Advantages of ethnography 

There are many incredible benefits of using ethnographic research. These include:

  • Getting a realistic picture of a group or situation
  • You can use it to make more accurate predictions 
  • Access to valuable insight you may not be able to get otherwise 
  • No need to create a false environment 
  • You can understand your subjects more
  • There is more available data

Disadvantages of ethnography 

There are, of course, some disadvantages of ethnography too!

  • It is time-consuming
  • You can become vulnerable during observations
  • Situations you observe may be triggering or unsafe
  • Subjects may object to being observed in this way
  • Subjects may act differently because they know they’re being observed 
  • Research cannot be replicated 

The ethnographic process

The research process of ethnography has a basic outline that will be followed. Of course, individual research projects may deviate from this but generally, this is how it works…

  • Researchers will find a group to observe 
  • Researchers will begin observations 
  • Observations will continue for a specified length of time while researchers make and collect field notes
  • When observations are over, the research must be compiled – from the field notes as well as additional external research
  • Writing up the ethnography itself – as a book, article, essay, thesis and so on, or even created as a documentary or podcast

Writing up your research

As mentioned, the product of your research can come in a few different forms. Whichever you choose, you’ll notice that it won’t follow the typical structure of a scientific paper. However, as with all academic texts, it does need an introduction and conclusion no matter which form it takes. You may choose to use a traditional structure, especially if you have utilised other forms of research during your overall study. But you don’t have to, which is why ethnography can be more fun than other research!

Your written ethnography should give an authoritative and informative account of the social setting you were observing. Whether it’s a tribal community, a school classroom, a group of football fans and so on, the write-up is the same. You’ll want to convince your reader that YOUR observations (and how you interpret them) are in fact representative of reality.

Remember, because of the personal nature of the work, you can inject your opinions, feelings and thoughts throughout your writing. The use of the first person ‘I’ is absolutely warranted – and welcomed – when writing up ethnographic research.

Advice for ethnography 

When you’re deciding to undertake ethnographic research, there is so much to consider. Below you’ll find some advice to help you make the most of this method, and get better results from your research!

Diversity matters

Whether it’s your research team, or the people you are observing, ensure a diverse background as far as possible. In terms of race, age and gender try to vary these. Obviously if you were observing, say, a group of middle-aged male white supremacists… this would be difficult. But use your common sense and diversify wherever you can.

Don’t start your research with an answer in mind

If the point of your research is to find a solution to an issue, try not to let this cloud your judgement from the offset.

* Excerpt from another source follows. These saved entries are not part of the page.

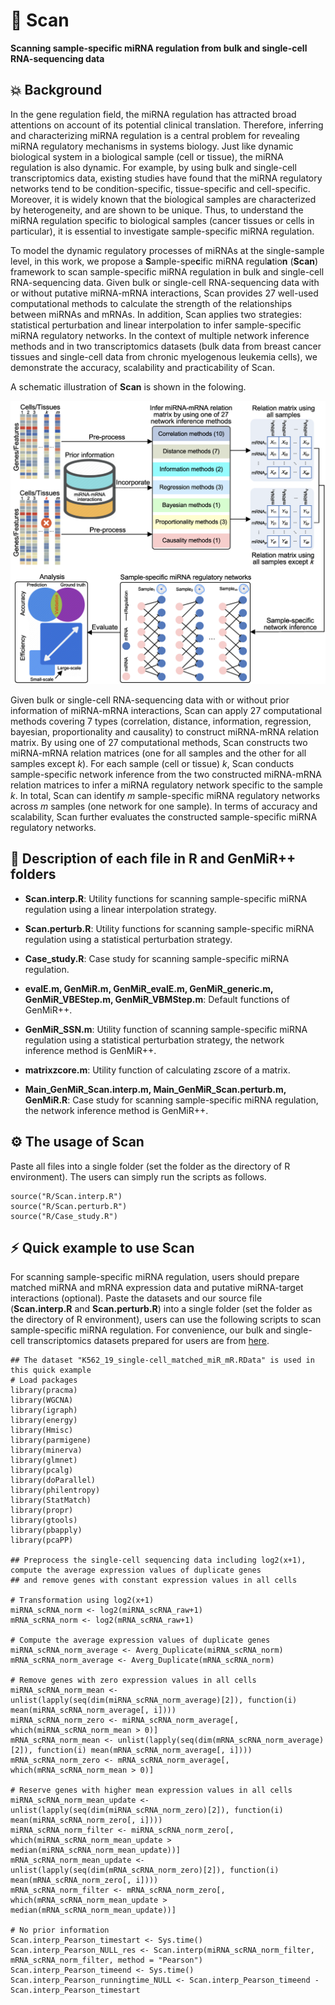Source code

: # :hammer: Scan
**Scanning sample-specific miRNA regulation from bulk and single-cell RNA-sequencing data**

## :boom: Background
In the gene regulation field, the miRNA regulation has attracted broad attentions on account of its potential clinical translation. Therefore, inferring and characterizing miRNA regulation is a central problem for revealing miRNA regulatory mechanisms in systems biology. Just like dynamic biological system in a biological sample (cell or tissue), the miRNA regulation is also dynamic. For example, by using bulk and single-cell transcriptomics data, existing studies have found that the miRNA regulatory networks tend to be condition-specific, tissue-specific and cell-specific. Moreover, it is widely known that the biological samples are characterized by heterogeneity, and are shown to be unique. Thus, to understand the miRNA regulation specific to biological samples (cancer tissues or cells in particular), it is essential to investigate sample-specific miRNA regulation.

To model the dynamic regulatory processes of miRNAs at the single-sample level, in this work, we propose a **S**ample-spe**c**ific miRNA regul**a**tio**n** (**Scan**) framework to scan sample-specific miRNA regulation in bulk and single-cell RNA-sequencing data. Given bulk or single-cell RNA-sequencing data with or without putative miRNA-mRNA interactions, Scan provides 27 well-used computational methods to calculate the strength of the relationships between miRNAs and mRNAs. In addition, Scan applies two strategies: statistical perturbation and linear interpolation to infer sample-specific miRNA regulatory networks. In the context of multiple network inference methods and in two transcriptomics datasets (bulk data from breast cancer tissues and single-cell data from chronic myelogenous leukemia cells), we demonstrate the accuracy, scalability and practicability of Scan.

A schematic illustration of **Scan** is shown in the folowing.

<p align="center">
  <img src="https://github.com/zhangjunpeng411/Scan/blob/master/Scan_schematic_illustration.png" alt="Schematic illustration of Scan" border="0.1">
</p>

Given bulk or single-cell RNA-sequencing data with or without prior information of miRNA-mRNA interactions, Scan can apply 27 computational methods covering 7 types (correlation, distance, information, regression, bayesian, proportionality and causality) to construct miRNA-mRNA relation matrix. By using one of 27 computational methods, Scan constructs two miRNA-mRNA relation matrices (one for all samples and the other for all samples except *k*). For each sample (cell or tissue) *k*, Scan conducts sample-specific network inference from the two constructed miRNA-mRNA relation matrices to infer a miRNA regulatory network specific to the sample *k*. In total, Scan can identify *m* sample-specific miRNA regulatory networks across *m* samples (one network for one sample). In terms of accuracy and scalability, Scan further evaluates the constructed sample-specific miRNA regulatory networks.

## :book: Description of each file in R and GenMiR++ folders
- **Scan.interp.R**: Utility functions for scanning sample-specific miRNA regulation using a linear interpolation strategy.

- **Scan.perturb.R**: Utility functions for scanning sample-specific miRNA regulation using a statistical perturbation strategy.

- **Case_study.R**: Case study for scanning sample-specific miRNA regulation.

- **evalE.m, GenMiR.m, GenMiR_evalE.m, GenMiR_generic.m, GenMiR_VBEStep.m, GenMiR_VBMStep.m**: Default functions of GenMiR++.

- **GenMiR_SSN.m**: Utility function of scanning sample-specific miRNA regulation using a statistical perturbation strategy, the network inference method is GenMiR++. 

- **matrixzcore.m**: Utility function of calculating zscore of a matrix.

- **Main_GenMiR_Scan.interp.m, Main_GenMiR_Scan.perturb.m, GenMiR.R**: Case study for scanning sample-specific miRNA regulation, the network inference method is GenMiR++.

## :gear: The usage of Scan
Paste all files into a single folder (set the folder as the directory of R environment). The users can simply run the scripts as follows.

```{r echo=FALSE, results='hide', message=FALSE}
source("R/Scan.interp.R")
source("R/Scan.perturb.R")
source("R/Case_study.R")
```

## :zap: Quick example to use Scan
For scanning sample-specific miRNA regulation, users should prepare matched miRNA and mRNA expression data and putative miRNA-target interactions (optional). Paste the datasets and our source file (**Scan.interp.R** and **Scan.perturb.R**) into a single folder (set the folder as the directory of R environment), users can use the following scripts to scan sample-specific miRNA regulation. For convenience, our bulk and single-cell transcriptomics datasets prepared for users are from [here](https://drive.google.com/file/d/1OUkOJW9TDnGDi0lsntR4by8J5-oZsgU1/view?usp=share_link).

```{r echo=FALSE, results='hide', message=FALSE}
## The dataset "K562_19_single-cell_matched_miR_mR.RData" is used in this quick example
# Load packages
library(pracma)
library(WGCNA)
library(igraph)
library(energy)
library(Hmisc)
library(parmigene)
library(minerva)
library(glmnet)
library(pcalg)
library(doParallel)
library(philentropy)
library(StatMatch)
library(propr)
library(gtools)
library(pbapply)
library(pcaPP)

## Preprocess the single-cell sequencing data including log2(x+1), compute the average expression values of duplicate genes
## and remove genes with constant expression values in all cells

# Transformation using log2(x+1)
miRNA_scRNA_norm <- log2(miRNA_scRNA_raw+1)
mRNA_scRNA_norm <- log2(mRNA_scRNA_raw+1)

# Compute the average expression values of duplicate genes
miRNA_scRNA_norm_average <- Averg_Duplicate(miRNA_scRNA_norm)
mRNA_scRNA_norm_average <- Averg_Duplicate(mRNA_scRNA_norm)
    
# Remove genes with zero expression values in all cells
miRNA_scRNA_norm_mean <- unlist(lapply(seq(dim(miRNA_scRNA_norm_average)[2]), function(i) mean(miRNA_scRNA_norm_average[, i])))
miRNA_scRNA_norm_zero <- miRNA_scRNA_norm_average[, which(miRNA_scRNA_norm_mean > 0)]
mRNA_scRNA_norm_mean <- unlist(lapply(seq(dim(mRNA_scRNA_norm_average)[2]), function(i) mean(mRNA_scRNA_norm_average[, i])))
mRNA_scRNA_norm_zero <- mRNA_scRNA_norm_average[, which(mRNA_scRNA_norm_mean > 0)]
    
# Reserve genes with higher mean expression values in all cells
miRNA_scRNA_norm_mean_update <- unlist(lapply(seq(dim(miRNA_scRNA_norm_zero)[2]), function(i) mean(miRNA_scRNA_norm_zero[, i])))
miRNA_scRNA_norm_filter <- miRNA_scRNA_norm_zero[, which(miRNA_scRNA_norm_mean_update > median(miRNA_scRNA_norm_mean_update))]
mRNA_scRNA_norm_mean_update <- unlist(lapply(seq(dim(mRNA_scRNA_norm_zero)[2]), function(i) mean(mRNA_scRNA_norm_zero[, i])))
mRNA_scRNA_norm_filter <- mRNA_scRNA_norm_zero[, which(mRNA_scRNA_norm_mean_update > median(mRNA_scRNA_norm_mean_update))]

# No prior information
Scan.interp_Pearson_timestart <- Sys.time()
Scan.interp_Pearson_NULL_res <- Scan.interp(miRNA_scRNA_norm_filter, mRNA_scRNA_norm_filter, method = "Pearson")
Scan.interp_Pearson_timeend <- Sys.time()
Scan.interp_Pearson_runningtime_NULL <- Scan.interp_Pearson_timeend - Scan.interp_Pearson_timestart

```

Go in with an open a mind as possible, and let your data and findings guide you to a solution naturally. As the Interaction Design Foundation says, “This doesn’t mean that you can’t introduce solutions in ethnographic research (user testing is important, after all), but it does mean introducing those ideas at an appropriate time once you’ve had a chance to observe your users, without bias.”

Let the people explain

If the situation allows for it, speak to your subjects and find out why they do XYZ. This can be incredibly beneficial as it gives you a further insight into the workings of the culture you are observing. It also stops you from using your own bias or, perhaps, giving misinformation in your findings.

Examine the environment too

You should always be keeping an eye on the environment your subjects are in. Context ALWAYS matters, and it can be ever-changing. If this is likely to have an impact on your findings, keep this in mind!